» Reading text
┌──

I do agree that the mythologising of this particular period of UK guitar music gets on my tits, though. Like I said earlier, sometimes I read articles on this and it feels like memories of radio stations playing stuff like The Boo Radleys, George Michael, Oasis, Everything But The Girl, The Fugees, Manic Street Preachers, Jamiroquai, 2Pac etc. back-to-back just didn't happen and the mid '90s were some weird vacuum where everyone was listening to British guitar bands all of the time.

Working night & day, I tried to stay awake... (Turrican), Tuesday, 21 February 2017 19:21 (seven years ago) link

Oasis were genuinely great from 1994-1996, IMO. Their success at that time was entirely deserved.

Working night & day, I tried to stay awake... (Turrican), Tuesday, 21 February 2017 19:24 (seven years ago) link

xp. oh for sure the 90s charts were definitely not dominated by britpop, eurodance was huge, american pop and r'n'b. wet wet wet being number one for 3 months ;_;

Islamic State of Mind (jim in vancouver), Tuesday, 21 February 2017 19:37 (seven years ago) link

similar to how the 60s are typified by the summer of love, beatles, stones, psych rock etc. and yet the biggest selling single of 1967 was the green green grass of home by tom jones

Islamic State of Mind (jim in vancouver), Tuesday, 21 February 2017 19:38 (seven years ago) link

tune.

└──

» Input material
┌──

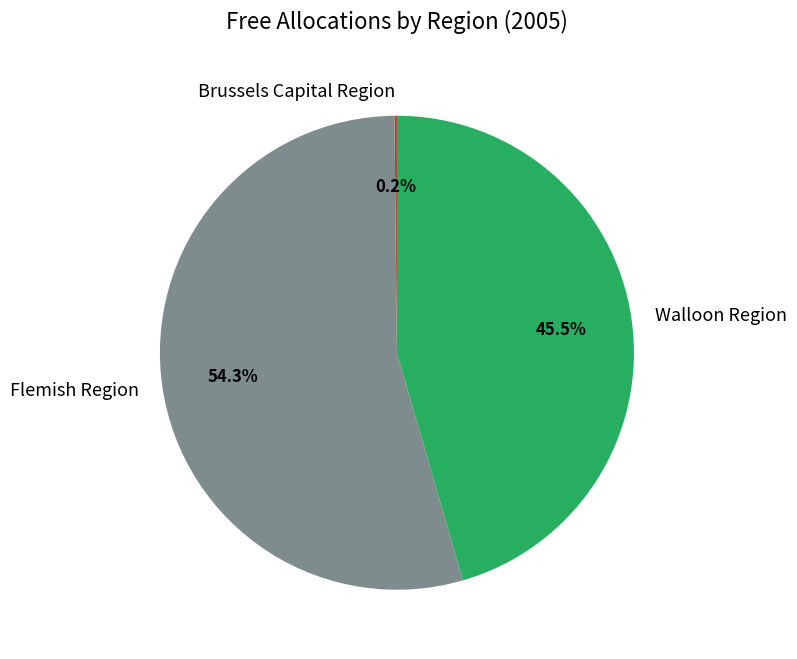

To the nearest percent, what is the difference between the Walloon Region and Flemish Region slice percentages?

9%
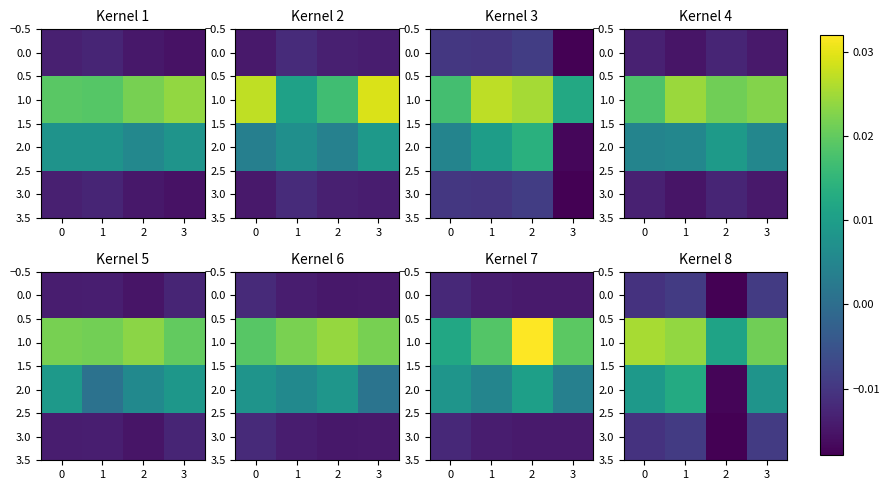

The value of 2.0 at 0 is 0.0. True or false?

False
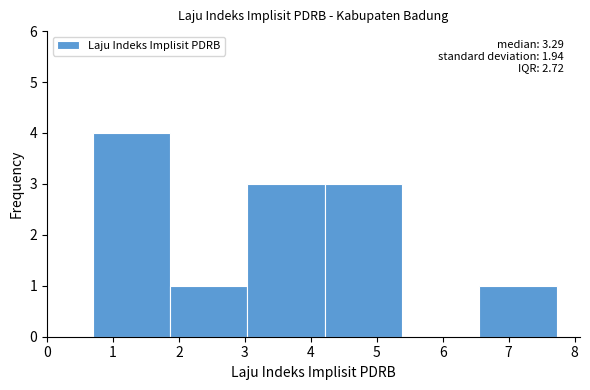

Which range on the x-axis has the tallest bar?

0.7 to 1.9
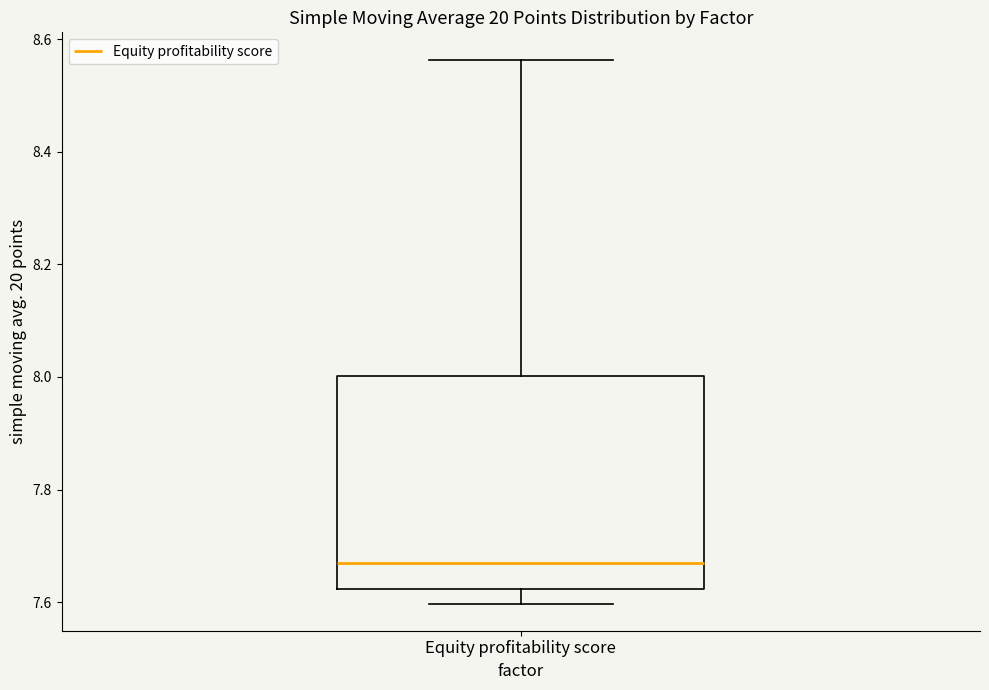

Where is the upper edge of the box for Equity profitability score on the y-axis? The values are not printed on the chart, so give them approximately, as read against the axis.

8.00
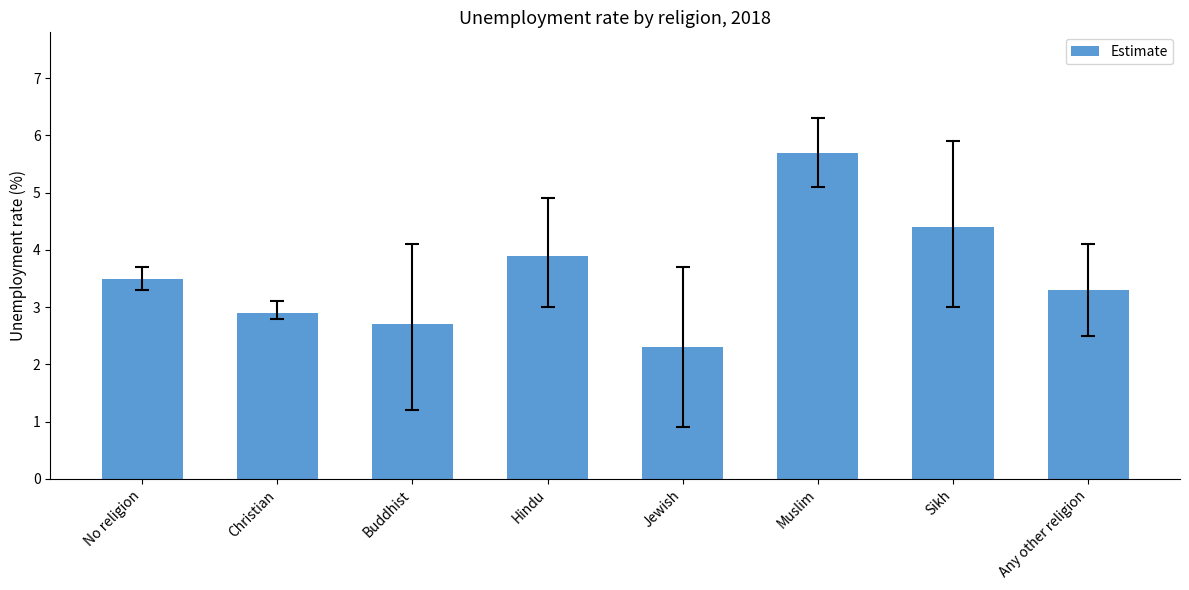

Reading left to right, list all the values displayed in this chart.

3.5	2.9	2.7	3.9	2.3	5.7	4.4	3.3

└──

» Activities
1. From the discussion of 1990s British music above, write out the part that opens with the words containing "I do agree that" and closes with "of the time.", reproducing it word for word.
2. Extract every one of the records above, repeating each line verbatim and omitting the pictures.

» Responses to the exercise
1.
I do agree that the mythologising of this particular period of UK guitar music gets on my tits, though. Like I said earlier, sometimes I read articles on this and it feels like memories of radio stations playing stuff like The Boo Radleys, George Michael, Oasis, Everything But The Girl, The Fugees, Manic Street Preachers, Jamiroquai, 2Pac etc. back-to-back just didn't happen and the mid '90s were some weird vacuum where everyone was listening to British guitar bands all of the time.

2.
To the nearest percent, what is the difference between the Walloon Region and Flemish Region slice percentages?

9%

The value of 2.0 at 0 is 0.0. True or false?

False

Which range on the x-axis has the tallest bar?

0.7 to 1.9

Where is the upper edge of the box for Equity profitability score on the y-axis? The values are not printed on the chart, so give them approximately, as read against the axis.

8.00

Reading left to right, list all the values displayed in this chart.

3.5	2.9	2.7	3.9	2.3	5.7	4.4	3.3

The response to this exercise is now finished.